[begin Page extract]

The Border – Where Texas Becomes Mexico

The recent news from here has been grim. The New York Times recently stated that a surge of new migrants struggling to get into the US on this border has reached its highest level ever. We have long been interested in libraries on or near contested borders. With the recent bad news, we wondered how libraries are functioning in an area that seemed to be in the midst of a battle between the US Border Patrol and desperate people fleeing their homeland for a variety of reason to make the arduous journey to the US.

Located on a major transportation corridor with Mexico, Laredo, TX has a population that is 95% Hispanic, one of the highest in the US. Its border crossing is one of the oldest and is the nation’s largest inland port of entry.

I kept humming the words to the song “The Streets of Laredo” as we walked the streets of Laredo. But down near the border in the old part of town, the streets became strangely deserted and I began to feel unsafe. Crime in Laredo is very low, but right across the border in the Mexican city of Nuevo Laredo, drug cartel activity is very intense, and we were warned not to cross over because of robberies and the high threat of carjacking. $16 million worth of drugs have been trafficked over the border into Laredo by the cartels. This type of activity fuels a sense of unease and even paranoia in this complicated community.

[end Page extract]
[begin Data extract]

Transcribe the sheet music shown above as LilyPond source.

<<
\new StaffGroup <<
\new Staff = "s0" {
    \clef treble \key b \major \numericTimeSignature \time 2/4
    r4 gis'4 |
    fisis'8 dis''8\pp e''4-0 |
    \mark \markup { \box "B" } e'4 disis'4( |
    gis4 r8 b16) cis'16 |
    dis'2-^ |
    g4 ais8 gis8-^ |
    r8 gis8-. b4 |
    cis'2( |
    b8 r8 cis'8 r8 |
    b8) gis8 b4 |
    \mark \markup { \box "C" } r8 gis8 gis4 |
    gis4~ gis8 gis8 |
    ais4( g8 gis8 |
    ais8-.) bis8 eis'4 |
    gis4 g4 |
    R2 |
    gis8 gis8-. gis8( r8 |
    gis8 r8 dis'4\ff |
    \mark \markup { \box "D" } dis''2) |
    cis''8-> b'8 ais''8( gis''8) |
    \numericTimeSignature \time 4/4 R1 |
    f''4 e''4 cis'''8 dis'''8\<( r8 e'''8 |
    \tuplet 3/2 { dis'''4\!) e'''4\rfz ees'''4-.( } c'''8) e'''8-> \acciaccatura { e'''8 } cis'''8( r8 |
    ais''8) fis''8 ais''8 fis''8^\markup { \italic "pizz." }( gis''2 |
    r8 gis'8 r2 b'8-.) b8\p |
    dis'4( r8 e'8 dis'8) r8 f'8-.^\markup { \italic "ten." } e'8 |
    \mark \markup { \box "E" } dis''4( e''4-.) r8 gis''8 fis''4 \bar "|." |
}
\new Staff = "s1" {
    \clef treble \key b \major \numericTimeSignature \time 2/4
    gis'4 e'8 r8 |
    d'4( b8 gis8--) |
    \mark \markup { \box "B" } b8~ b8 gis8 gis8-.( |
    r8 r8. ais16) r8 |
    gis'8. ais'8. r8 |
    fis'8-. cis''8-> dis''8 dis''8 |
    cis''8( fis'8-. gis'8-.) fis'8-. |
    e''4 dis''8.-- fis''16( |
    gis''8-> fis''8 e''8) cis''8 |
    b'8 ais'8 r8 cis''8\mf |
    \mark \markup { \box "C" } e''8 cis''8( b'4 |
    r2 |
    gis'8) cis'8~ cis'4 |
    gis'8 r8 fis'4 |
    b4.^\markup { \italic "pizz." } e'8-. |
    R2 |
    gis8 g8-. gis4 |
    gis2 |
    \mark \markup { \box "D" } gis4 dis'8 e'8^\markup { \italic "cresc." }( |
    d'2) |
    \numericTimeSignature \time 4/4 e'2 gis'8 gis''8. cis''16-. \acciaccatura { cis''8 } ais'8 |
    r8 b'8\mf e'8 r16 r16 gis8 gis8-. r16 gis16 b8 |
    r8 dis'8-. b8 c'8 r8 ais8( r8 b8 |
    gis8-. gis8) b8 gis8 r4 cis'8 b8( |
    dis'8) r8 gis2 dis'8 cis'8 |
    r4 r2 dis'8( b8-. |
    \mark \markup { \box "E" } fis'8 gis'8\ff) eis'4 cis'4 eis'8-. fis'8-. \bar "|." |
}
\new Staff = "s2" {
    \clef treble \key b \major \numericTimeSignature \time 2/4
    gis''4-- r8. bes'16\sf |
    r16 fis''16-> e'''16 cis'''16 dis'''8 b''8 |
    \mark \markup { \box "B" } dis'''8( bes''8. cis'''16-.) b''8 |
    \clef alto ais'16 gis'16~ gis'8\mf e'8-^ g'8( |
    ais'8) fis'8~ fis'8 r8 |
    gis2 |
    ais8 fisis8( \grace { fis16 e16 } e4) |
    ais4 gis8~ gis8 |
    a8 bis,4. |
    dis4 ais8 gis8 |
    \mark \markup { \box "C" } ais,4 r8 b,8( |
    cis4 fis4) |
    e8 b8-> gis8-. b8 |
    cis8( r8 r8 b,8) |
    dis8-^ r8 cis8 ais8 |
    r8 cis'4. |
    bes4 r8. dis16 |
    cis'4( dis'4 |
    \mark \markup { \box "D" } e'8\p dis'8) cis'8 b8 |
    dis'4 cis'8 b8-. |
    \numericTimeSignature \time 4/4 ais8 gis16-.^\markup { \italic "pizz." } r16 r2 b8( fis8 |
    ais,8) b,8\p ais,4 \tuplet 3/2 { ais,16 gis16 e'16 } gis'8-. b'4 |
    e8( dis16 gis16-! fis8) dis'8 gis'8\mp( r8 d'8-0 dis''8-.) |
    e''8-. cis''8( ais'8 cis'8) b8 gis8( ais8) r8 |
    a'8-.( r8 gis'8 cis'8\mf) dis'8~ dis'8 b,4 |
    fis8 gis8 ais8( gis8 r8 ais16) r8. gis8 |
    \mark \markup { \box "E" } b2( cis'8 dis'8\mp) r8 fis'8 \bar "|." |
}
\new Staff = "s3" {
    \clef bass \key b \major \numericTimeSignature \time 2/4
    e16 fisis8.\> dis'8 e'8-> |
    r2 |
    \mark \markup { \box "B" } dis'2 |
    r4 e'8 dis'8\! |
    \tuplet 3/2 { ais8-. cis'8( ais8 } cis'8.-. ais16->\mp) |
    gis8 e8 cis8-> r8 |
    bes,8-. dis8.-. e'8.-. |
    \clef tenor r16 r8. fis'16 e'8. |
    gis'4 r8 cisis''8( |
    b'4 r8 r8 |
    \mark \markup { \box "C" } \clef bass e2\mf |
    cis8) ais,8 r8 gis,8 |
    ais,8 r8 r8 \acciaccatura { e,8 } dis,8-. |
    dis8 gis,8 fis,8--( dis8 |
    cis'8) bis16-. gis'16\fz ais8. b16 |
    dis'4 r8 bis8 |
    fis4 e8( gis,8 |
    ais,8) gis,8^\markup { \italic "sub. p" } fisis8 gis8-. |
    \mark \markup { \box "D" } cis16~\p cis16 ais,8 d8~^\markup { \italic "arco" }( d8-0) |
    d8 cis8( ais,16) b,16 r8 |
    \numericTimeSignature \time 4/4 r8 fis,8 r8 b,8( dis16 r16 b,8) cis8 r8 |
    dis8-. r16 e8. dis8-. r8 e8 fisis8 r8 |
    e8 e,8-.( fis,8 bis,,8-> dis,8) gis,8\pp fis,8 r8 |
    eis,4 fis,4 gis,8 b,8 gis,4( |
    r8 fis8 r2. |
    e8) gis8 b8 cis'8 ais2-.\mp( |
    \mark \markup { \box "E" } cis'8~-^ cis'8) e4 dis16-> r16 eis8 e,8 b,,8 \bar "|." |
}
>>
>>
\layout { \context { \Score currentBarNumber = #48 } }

[end Data extract]

§ **To be done**:
1) In the Laredo border piece, what share of Laredo's population is Hispanic?
2) Rewrite the Laredo border piece starting with "The Border –" and going on through "port of entry.", putting "museums" wherever "libraries" appears.
3) Extend the Laredo border piece, picking up after its final sentence.

§ **The responses**:
1) 95%

2)
The Border – Where Texas Becomes Mexico

The recent news from here has been grim. The New York Times recently stated that a surge of new migrants struggling to get into the US on this border has reached its highest level ever. We have long been interested in museums on or near contested borders. With the recent bad news, we wondered how museums are functioning in an area that seemed to be in the midst of a battle between the US Border Patrol and desperate people fleeing their homeland for a variety of reason to make the arduous journey to the US.

Located on a major transportation corridor with Mexico, Laredo, TX has a population that is 95% Hispanic, one of the highest in the US. Its border crossing is one of the oldest and is the nation’s largest inland port of entry.

3)
We were disappointed not to be able to photograph libraries in Nuevo Laredo but decided to look at the Main Library in Laredo. Libraries often reflect the character of the community that supports them. The Joe A. Guerra Laredo Public Library was in the urban sprawl north of the old town. Here the schools were good, and the much of the population had a long and deep connection with the community. The new library was enormous and beautiful. But the library staff felt distant to us, perhaps reflecting a mistrust and wariness of outsiders. However, the library’s Laredo History Center was welcoming and the librarian there was very helpful in sharing her community’s past.

Traveling along the border in Texas involves moving through a vast space that is almost incomprehensible, achingly beautiful, and difficult to describe. But each time we settled into a blissful state of marveling at the expansiveness of the big sky, we were quickly pulled back to the reality of the border by another Border Patrol road stop.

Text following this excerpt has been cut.